To do this, I'm trying to run "cartesian_ddg application" using a method described in the recently published paper
(2017. Alford et al. J Chem Theory Comput. http://pubs.acs.org/doi/abs/10.1021/acs.jctc.7b00125?journalCode=jctcce).

As first step, my robetta model was subjected to the Cartesian-space refinement according to below their methods.   
relax.linuxgccrelease \
-s xxx.pdb \
-use_input_sc \
-constrain_relax_to_start_coords \
-ignore_unrecognized_res \
-nstruct 1000 \
-relax:coord_constrain_sidechains \ 
-relax:ramp_constraints false \
-relax:cartesian \ 
-relax:min_type lbfgs_armijo_nonmonotone

To apply the energy function described in the paper (Rosetta Energy Function 2015, REF15), 
I used "-beta_nov15_cart" or "-beta_nov16_cart" flag according to Gray's comments 
(http://biorxiv.org/content/early/2017/02/07/106054).  

# smlewi, I checked if my rosetta's mpi runs have any problems. 
No problems. I got different random number seeds for each processor used.
 
# rmoretti, I tried to run the relax without "-relax:cartesian" flag.
But, It generated output models with the exact same scores or trajectories.
There was no some variation in output models.

SJ

Thu, 2017-06-01 21:08
sjyang7

Yeah, an -nstruct of 1000 on those runs is overkill. I contacted the author, and there is a notation that when they did the runs they actually only saw a handful of distinct structures in those 1000 output structures. (That is, what they saw was consistent with what you're seeing. Most of the structures which come out of the protocol are all the same.) They certainly could have reduced that number, though they had enough CPU time that they didn't need to.

For what you're doing, you should be okay.
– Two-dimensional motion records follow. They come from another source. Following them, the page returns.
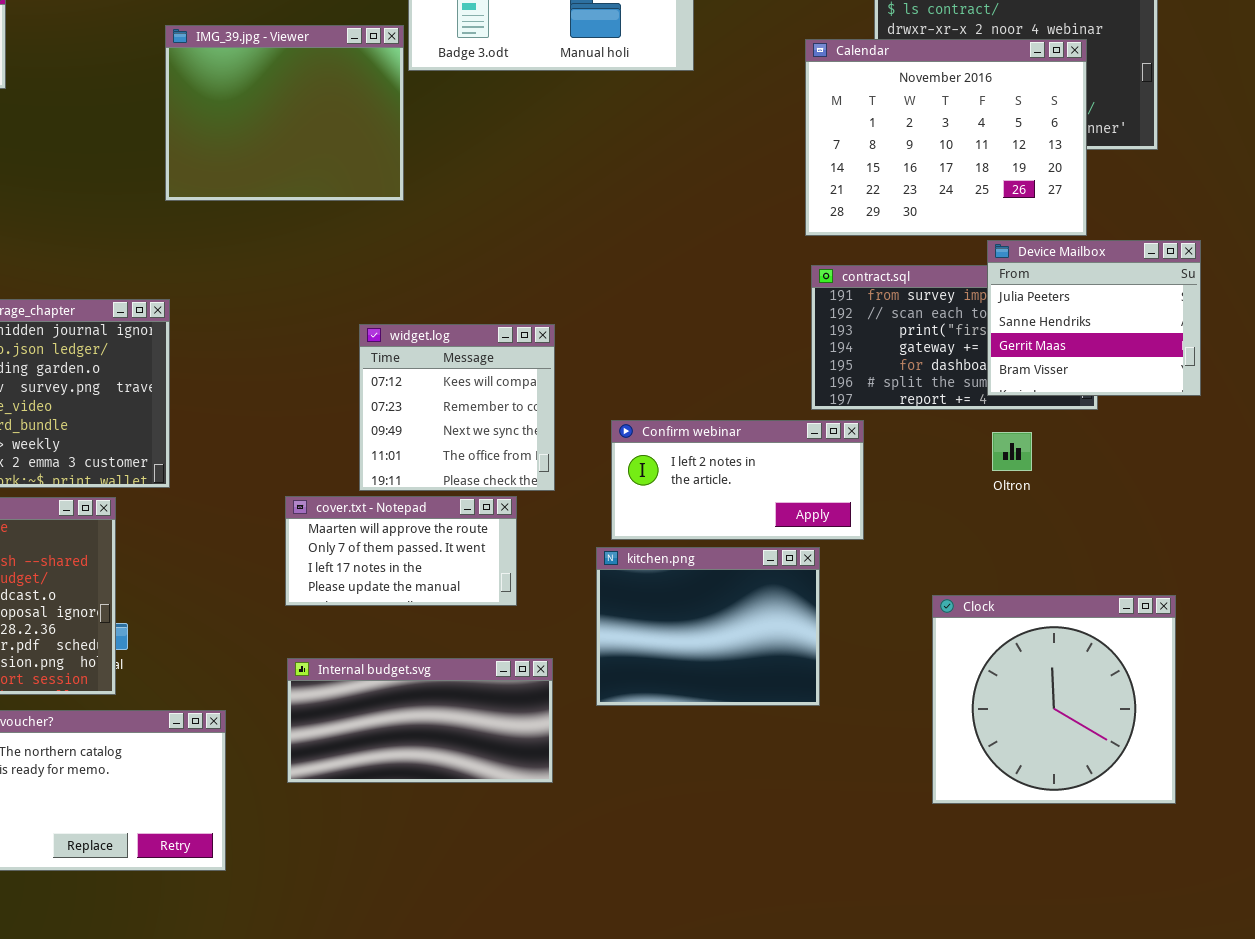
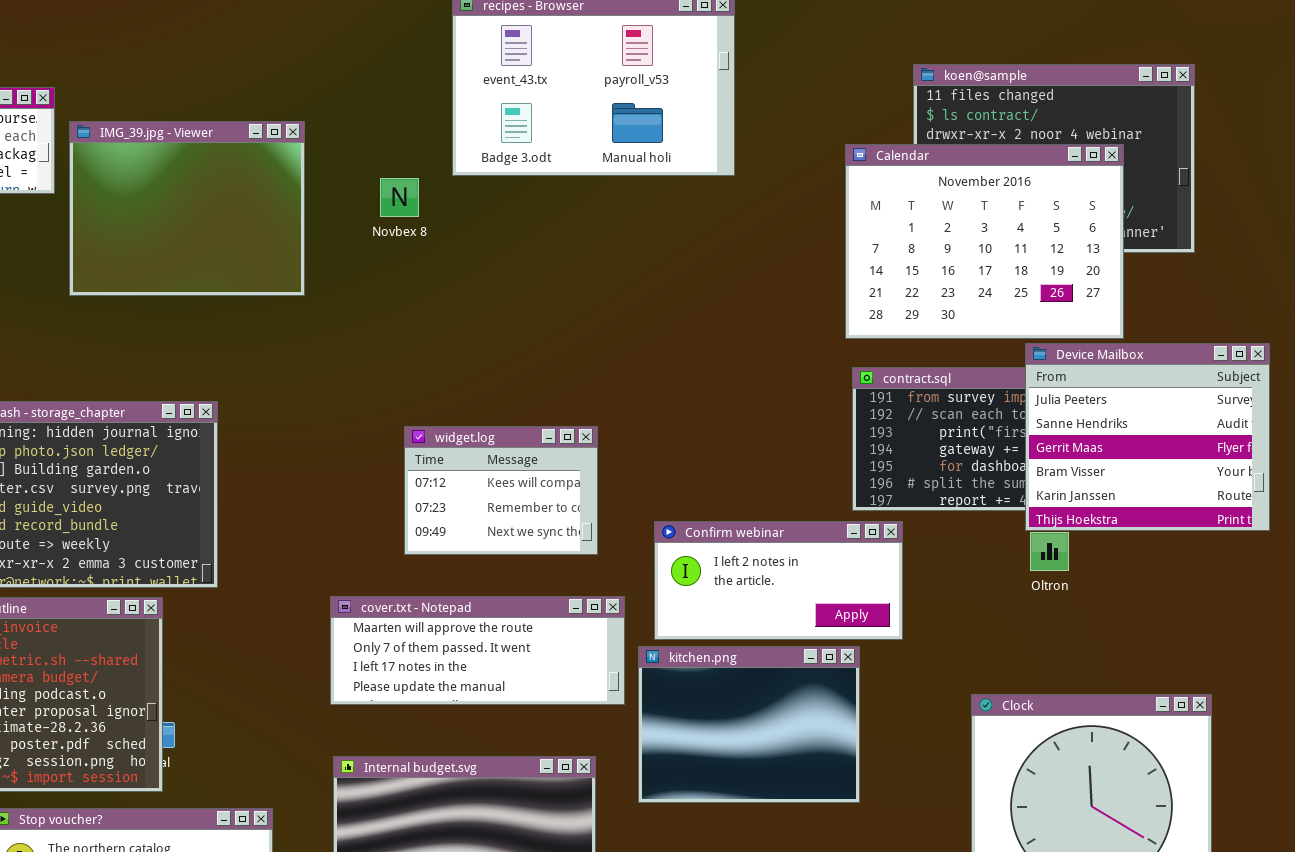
IMG_39.jpg - Viewer: [165,25,404,201] -> [69,121,305,296], moved
Device Mailbox: [987,240,1201,396] -> [1025,343,1270,531], resized
widget.log: [359,324,555,491] -> [404,426,598,555], resized
cover.txt - Notepad: [285,496,517,606] -> [330,596,625,705], resized

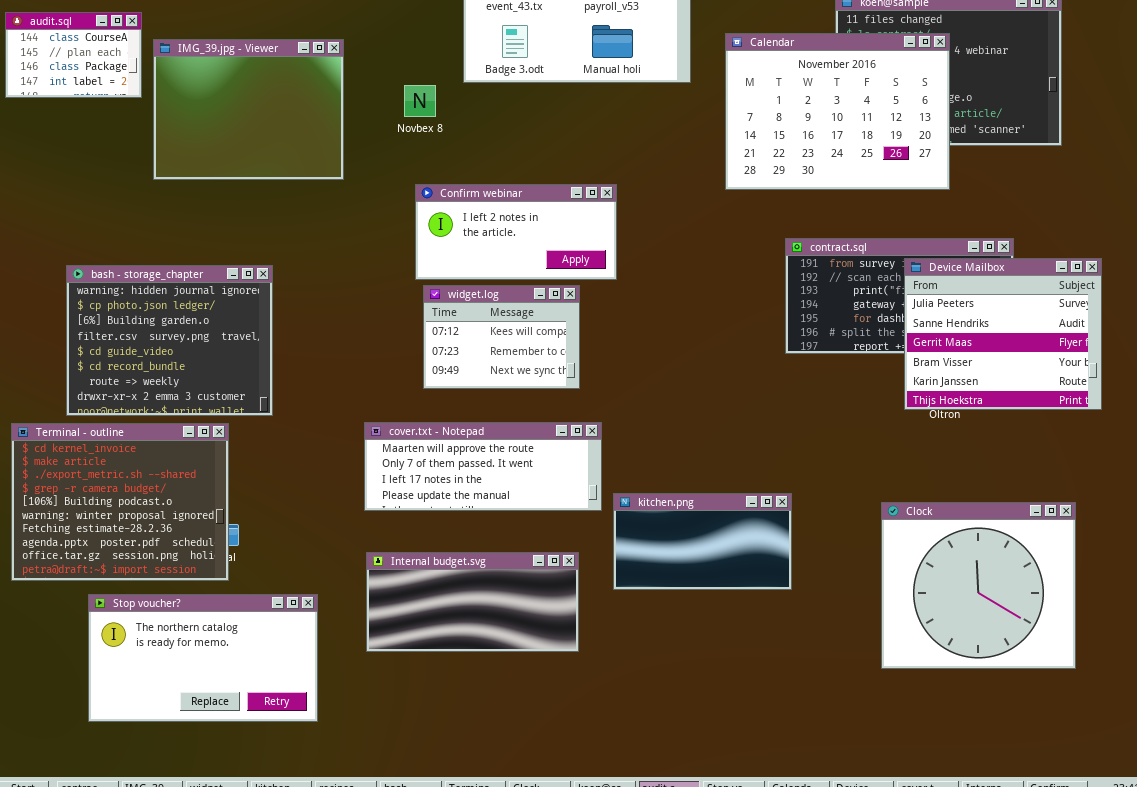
Calendar: [845,144,1124,339] -> [725,33,950,190], moved
Device Mailbox: [1025,343,1270,531] -> [904,258,1102,410], moved
Confirm webinar: [654,521,903,640] -> [415,184,617,280], moved
kitchen.png: [638,646,860,803] -> [613,493,792,590], resized

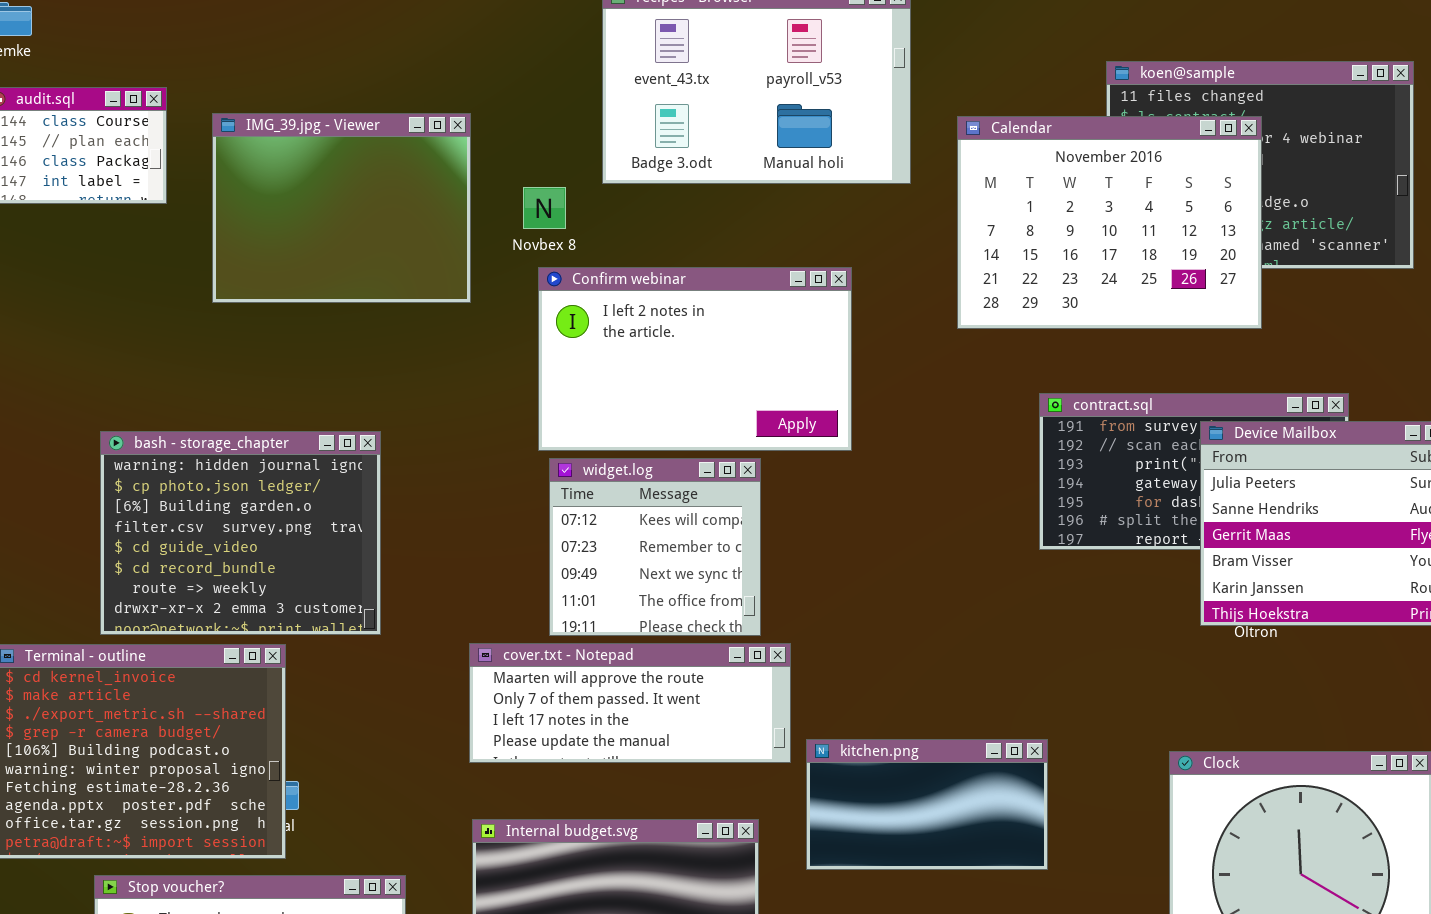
IMG_39.jpg - Viewer: [153,39,344,180] -> [212,113,471,303], moved
Confirm webinar: [415,184,617,280] -> [538,267,852,451], resized
bash - storage_chapter: [66,265,273,416] -> [100,431,381,635], moved
widget.log: [423,285,580,389] -> [549,458,761,636], resized

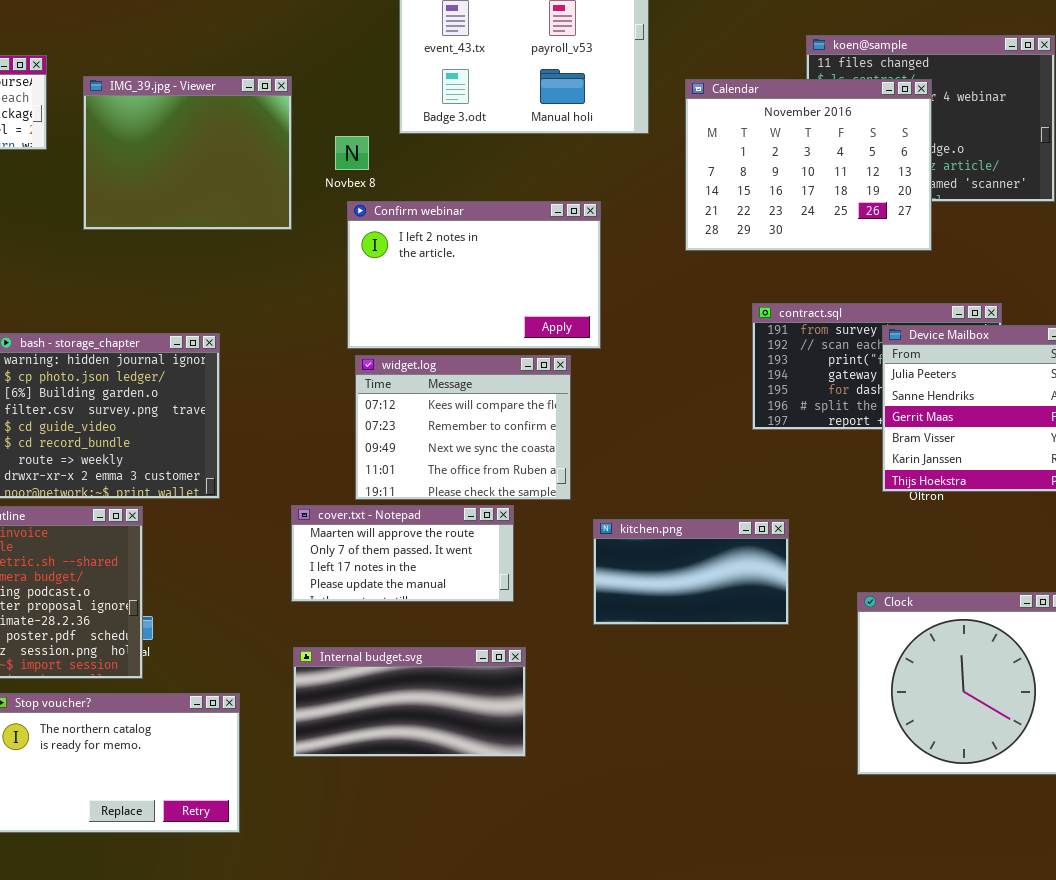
widget.log: [549,458,761,636] -> [355,355,571,500], resized
cover.txt - Notepad: [469,643,791,763] -> [291,505,514,602], resized
kitchen.png: [806,739,1048,870] -> [593,519,789,625], moved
It's a preparation step, and you don't actually need any diversity in the step. (You're going to just pick the lowest energy one, anyway.)  If you're interested in getting the absolute lowest energy structure you can keep the -nstruct 1000, in the odd case that one time out of 100 you happen to randomly find a lower energy path, but from my personal perspective that's probably not worth it, and if you want to reduce the computational load you can just knock that down to an -nstruct 1.

P.S. I'm not surprised that removing the  "-relax:cartesian" doesn't do much - the key thing that's limiting the output structures is having constraints on all atoms and not ramping them. The sampling method (cartesian versus torsional) doesn't contribute all that much, though doing cartesian minimization gives Rosetta the abiltity to sample more degrees of freedom, so it's less likely to be caught in local minima. But that's a minor issue - the main thing limiting the diversity of the output structures are the *heavy restraints* you're putting on the atom coordinates.

P.P.S -beta_nov15 (or -beta_nov15_cart) is giving you REF2015. -beta_nov16 (or -beta_nov16_cart)  is giving you a different energy function, which, while likely to be the successor to REF2015, is currently still experimental and is unnamed outside the "beta_nov16" designation. 

Conclusion Having all the outputs be the same is expected in this case, and not a problem. Pick one of the the lowest energy model and continue on with the protocol -- everything should be fine.

Fri, 2017-06-02 12:39
rmoretti

rmoretti,

Many thanks for all your helpful comments!

Sat, 2017-06-03 06:09
sjyang7